Hydration is top of mind for most runners during the hot summer months, but when the winter rolls around, our concern for staying hydrated tends to drop along with the temperature. While you may be sweating less when it’s cold out, maintaining your fluid and electrolyte balance during the winter is still important if you want to feel and perform at your best.
Dehydration can sneak up on you in the cold weather
In the colder weather, we don’t experience the same psychological and physiological triggers to remind us to drink water, but that doesn’t mean we don’t need to drink. In fact, there are several ways winter conditions can actually make you more dehydrated.

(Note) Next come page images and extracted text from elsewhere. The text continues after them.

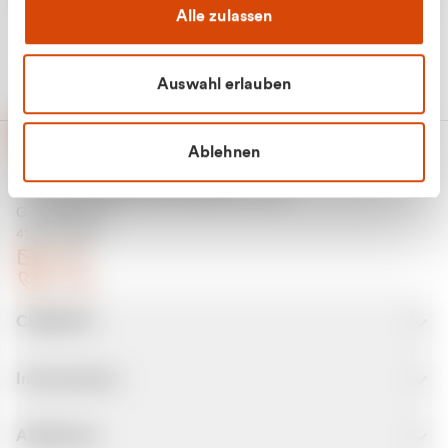
Alle zulassen
Auswahl erlauben
Ablehnen
CURANTO - eine Marke der EGN
Entsorgungsgesellschaft Niederrhein mbH
Greefsallee 1-5
41747 Viersen
E-Mail
Kontakt
CURANTO
Informationen
Abfallarten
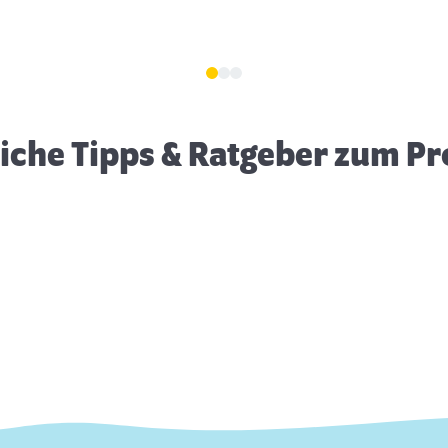
Erstausstattung für Katzen
eiche Tipps & Ratgeber zum P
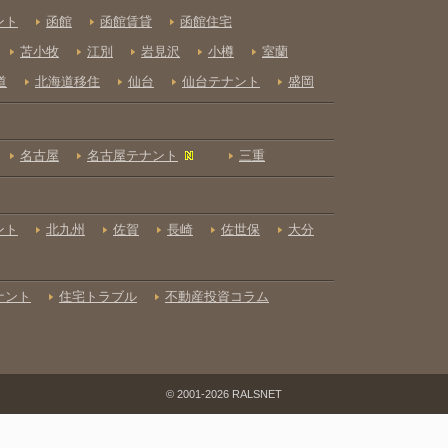
© 2001-2026 RALSNET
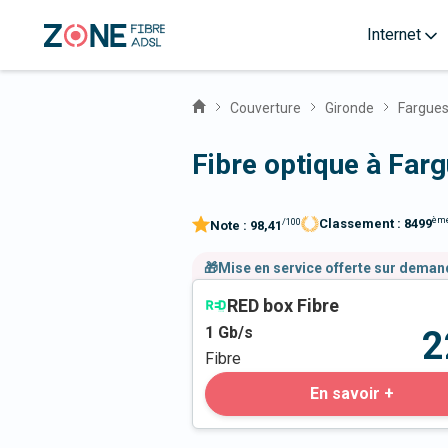
Internet
Couverture
Gironde
Fargue
Fibre optique à Far
èm
Classement :
8499
/100
Note :
98,41
🎁Mise en service offerte sur dema
RED box Fibre
1
Gb/s
2
Fibre
En savoir +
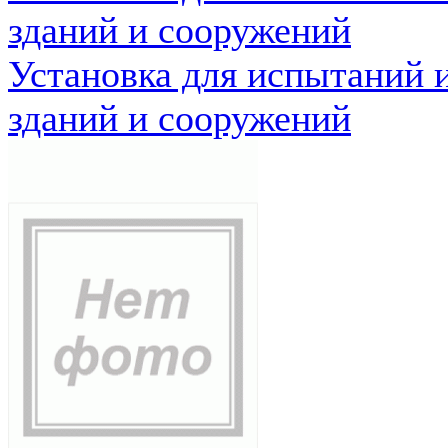
зданий и сооружений
Установка для испытаний 
зданий и сооружений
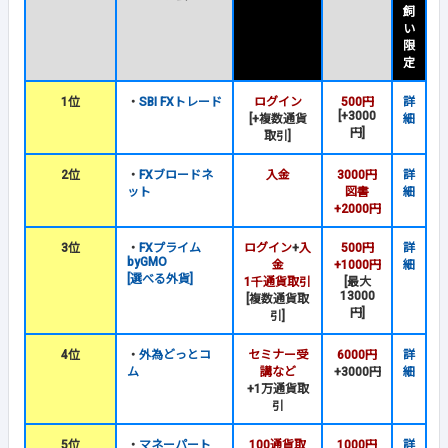
飼
い
限
定
1位
・
SBI FXトレード
ログイン
500円
詳
[+3000
[+複数通貨
細
円]
取引]
2位
・
FXブロードネ
入金
3000円
詳
ット
図書
細
+2000円
3位
・
FXプライム
ログイン
+
入
500円
詳
byGMO
金
+1000円
細
[選べる外貨]
1千通貨取引
[最大
13000
[複数通貨取
円]
引]
4位
・
外為どっとコ
セミナー受
6000円
詳
ム
講など
+3000円
細
+1万通貨取
引
5位
・
マネーパート
100通貨取
1000円
詳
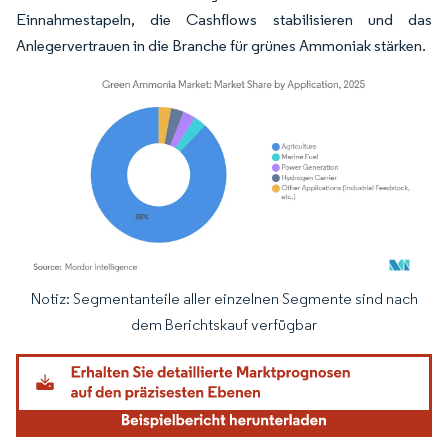
Einnahmestapeln, die Cashflows stabilisieren und das
Anlegervertrauen in die Branche für grünes Ammoniak stärken.
Notiz: Segmentanteile aller einzelnen Segmente sind nach
Bild © Mordor Intelligence. Wiederverwendung erfordert Namensnennung gemäß
dem Berichtskauf verfügbar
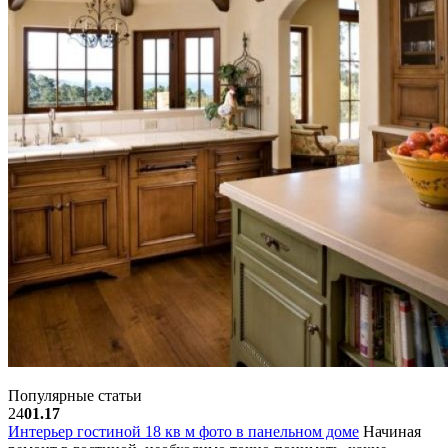
Популярные статьи
24
01.17
Интерьер гостиной 18 кв м фото в панельном доме
Начиная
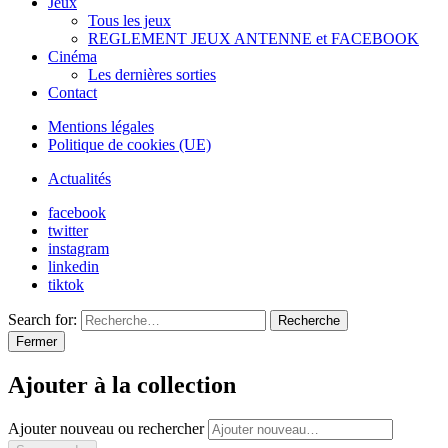
Jeux
Tous les jeux
REGLEMENT JEUX ANTENNE et FACEBOOK
Cinéma
Les dernières sorties
Contact
Mentions légales
Politique de cookies (UE)
Actualités
facebook
twitter
instagram
linkedin
tiktok
Search for:
Recherche
Fermer
Ajouter à la collection
Ajouter nouveau ou rechercher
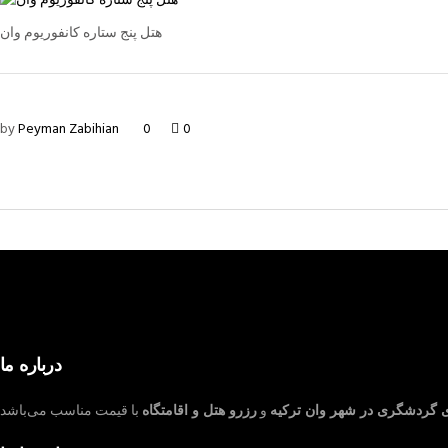
هتل پنج ستاره کانفوریوم وان
by
Peyman Zabihian
0
0
درباره ما
ی گردشگری در شهر وان ترکیه
و
رزرو هتل و اقامتگاه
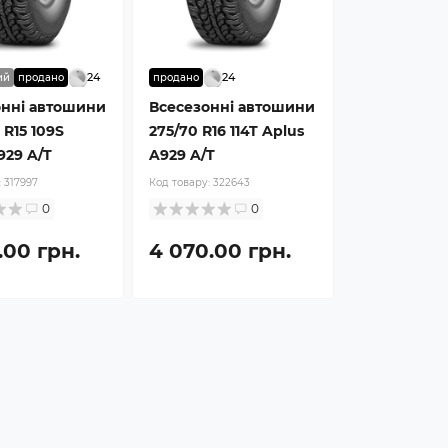
24
24
ий
продано
продано
онні автошини
Всесезонні автошини
 R15 109S
275/70 R16 114T Aplus
929 A/T
A929 A/T
:
317997
Код товару:
322643
0
0
.00 грн.
4 070.00 грн.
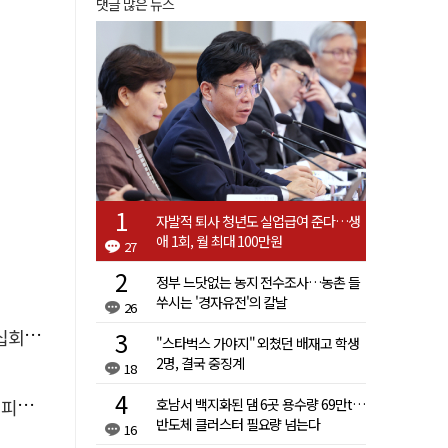
댓글 많은 뉴스
자발적 퇴사 청년도 실업급여 준다…생
애 1회, 월 최대 100만원
27
정부 느닷없는 농지 전수조사…농촌 들
쑤시는 '경자유전'의 칼날
26
체포'
"스타벅스 가야지" 외쳤던 배재고 학생
2명, 결국 중징계
18
다"
호남서 백지화된 댐 6곳 용수량 69만t…
반도체 클러스터 필요량 넘는다
16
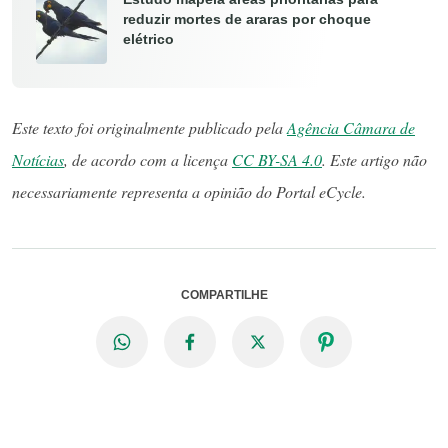
reduzir mortes de araras por choque
elétrico
Este texto foi originalmente publicado pela
Agência Câmara de
Notícias
, de acordo com a licença
CC BY-SA 4.0
. Este artigo não
necessariamente representa a opinião do Portal eCycle.
COMPARTILHE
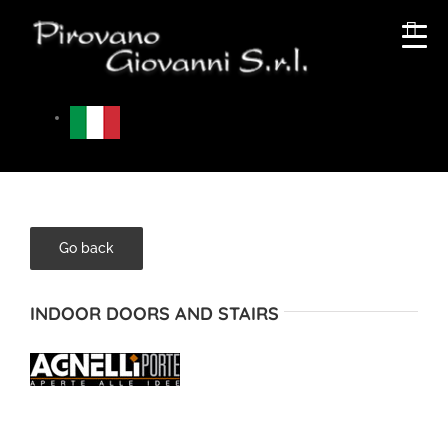
Skip
to
content
Go back
INDOOR DOORS AND STAIRS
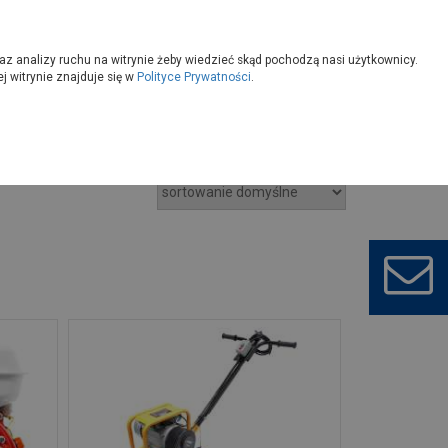
owoczesny
Wybierz sklep
az analizy ruchu na witrynie żeby wiedzieć skąd pochodzą nasi użytkownicy.
 witrynie znajduje się w
Polityce Prywatności
.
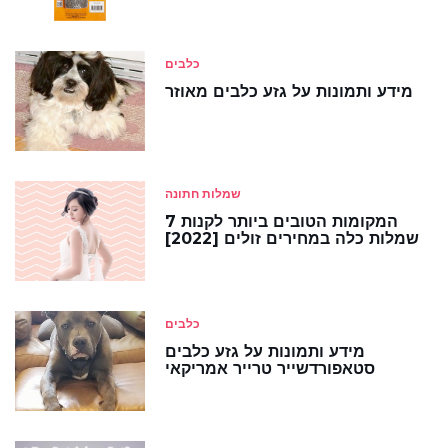
כלבים
מידע ותמונות על גזע כלבים מאוזר
שמלות חתונה
7 המקומות הטובים ביותר לקנות
שמלות כלה במחירים זולים [2022]
כלבים
מידע ותמונות על גזע כלבים
סטאפורדשייר טרייר אמריקאי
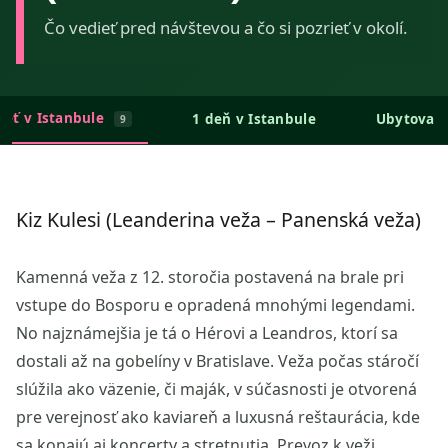
Čo vedieť pred návštevou a čo si pozrieť v okolí.
ieť v Istanbule
1 deň v Istanbule
Ubytovan
9
Kiz Kulesi (Leanderina veža – Panenská veža)
Kamenná veža z 12. storočia postavená na brale pri
vstupe do Bosporu e opradená mnohými legendami.
No najznámejšia je tá o Hérovi a Leandros, ktorí sa
dostali až na gobelíny v Bratislave. Veža počas stáročí
slúžila ako väzenie, či maják, v súčasnosti je otvorená
pre verejnosť ako kaviareň a luxusná reštaurácia, kde
sa konajú aj koncerty a stretnutia. Prevoz k veži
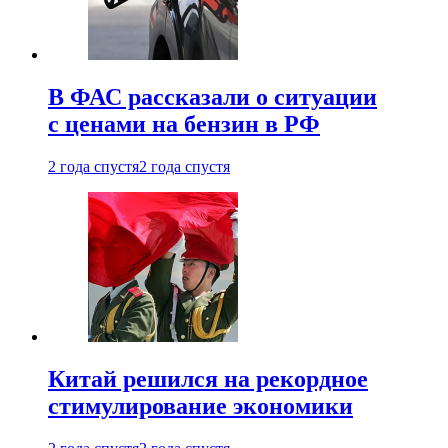
В ФАС рассказали о ситуации
с ценами на бензин в РФ
2 года спустя
2 года спустя
Китай решился на рекордное
стимулирование экономики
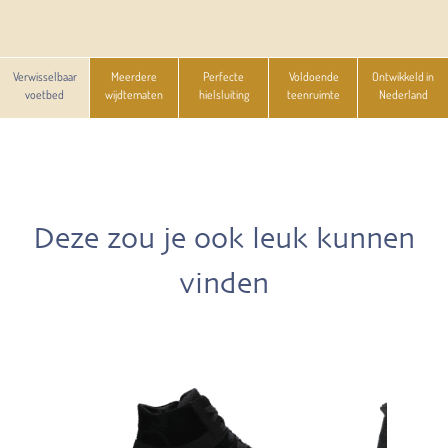
Verwisselbaar
Meerdere
Perfecte
Voldoende
Ontwikkeld in
voetbed
wijdtematen
hielsluiting
teenruimte
Nederland
Deze zou je ook leuk kunnen
vinden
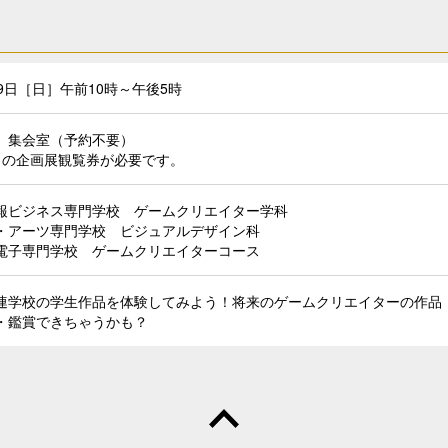
9日［日］午前10時～午後5時
 集会室（予約不要）
日の企画展観覧券が必要です。
情報ビジネス専門学校 ゲームクリエイター学科
・アーツ専門学校 ビジュアルデザイン科
電子専門学校 ゲームクリエイターコース
連学校の学生作品を体験してみよう！将来のゲームクリエイターの作品
・鑑賞できちゃうかも？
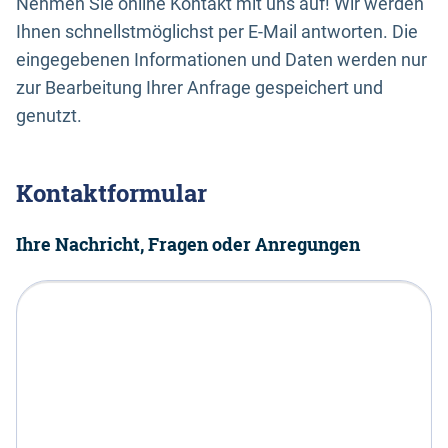
Nehmen Sie online Kontakt mit uns auf! Wir werden
Ihnen schnellstmöglichst per E-Mail antworten. Die
eingegebenen Informationen und Daten werden nur
zur Bearbeitung Ihrer Anfrage gespeichert und
genutzt.
Kontaktformular
Ihre Nachricht, Fragen oder Anregungen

Cold, dry air: Cold air contains less moisture than warm air, so your lungs actually have to moisturize the air every time you take a breath. On top of that, when you’re not out for a run, you’re likely spending most of your time in heated buildings, which can also be very dry during the winter months. These dry conditions rob the body of a tiny bit of water every time you inhale, which can add up over the course of a run.
Sweat evaporation: Sweat evaporates very quickly in the cold, so you arrive at the end of a run with relatively dry clothes compared to the summer. This can give you a false impression of how much you were actually sweating during your run, so you may not think you need to drink a whole lot to replace what you’ve lost.
Cold diuresis: Your blood flow is constricted in the winter, which can cause your blood pressure to increase. To counteract this increase, your body tries to rid itself of some of the water in your blood by increasing urine output, which can contribute to dehydration.
Do you need electrolytes in the winter?
With all of that in mind, the rules around hydration in the winter are not that different from the rules in the summer. You may, however, need to be more intentional about your fluid intake during the winter because it’s easy to forget you need to hydrate when you’re not a sweaty mess at the end of every run.
Just like in the summer, when your run is less than an hour, water is just fine for replacing fluid lost through sweat and respiration. If you’re running for more than an hour, you should rehydrate with an electrolyte beverage to replace sodium, potassium and other electrolytes lost through sweat. There are plenty of great hydration products on the market, and if you’re struggling with muscle cramps during your runs or you’re simply feeling sluggish and tired every time you lace up your shoes, dehydration or an electrolyte imbalance could be the culprit.